I’m aware that there has been some criticism of the IPA’s classification of approximants, as well as debate over the merit of the term itself. However, my understanding is that approximants are the least constricted phones that are still consonantal in nature and can be classified as occurring at a particular place of primary articulation.

Because of this, many approximants sound extremely similar to the fricatives at the same place of articulation. Some approximants even use the same glyph as their corresponding fricative, like [ʁ̞] and [β̞]. In addition, [ʝ] sounds like a version of [j] with slightly more constriction and [ʋ] sounds pretty similar to [v].

However, this does not seem to be the case for the coronal approximants like [ɹ], the alveolar or postalveolar approximant, and [ɻ], the retroflex approximant. To my ears, these phones sound nothing like the corresponding fricatives [z], [ʒ], and [ʐ].

Why is this? Is there just more acoustic variation of coronal phones, or is there something fundamentally different about these particular approximants?


1 Answer 1


First, I doubt that you think that [l] and [ɬ] sound totally different, so the question is whether any such effect is about being coronal, or is it about being being rhotic.
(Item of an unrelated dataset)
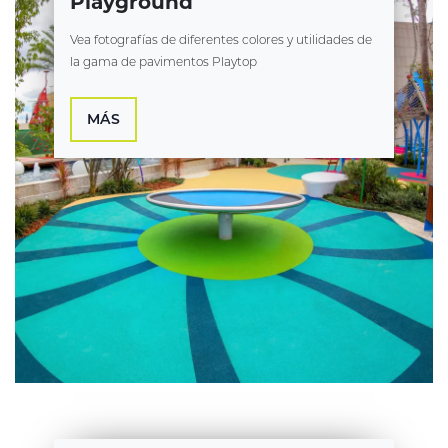
Playground
Vea fotografías de diferentes colores y utilidades de
la gama de pavimentos Playtop
MÁS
I would focus on the property of being rhotic. Second, I would check the source of your feeling of greater difference. The English rhotic "r" is conventionally transcribed as [ɹ], but its actual place of articulation is very different from [z]. Calling [ɹ] in English an "alveolar approximant" is, IMO, phonetically misleading especially when the main constriction back of the tongue, nowhere near the alveolar ridge. The comparison should be with a replicable truly-alveolar [ɹ] which is not the same as English [ɹ],

Third, the fricative / approximant distinction is les important, perceptually, than the strident / non-strident distinction. A more appropriate fricative to compare [ɹ] to is [ð], not [z]. The greater turbulence of a strident fricative erects a higher perceptual barrier to confusing [z] with any approximant.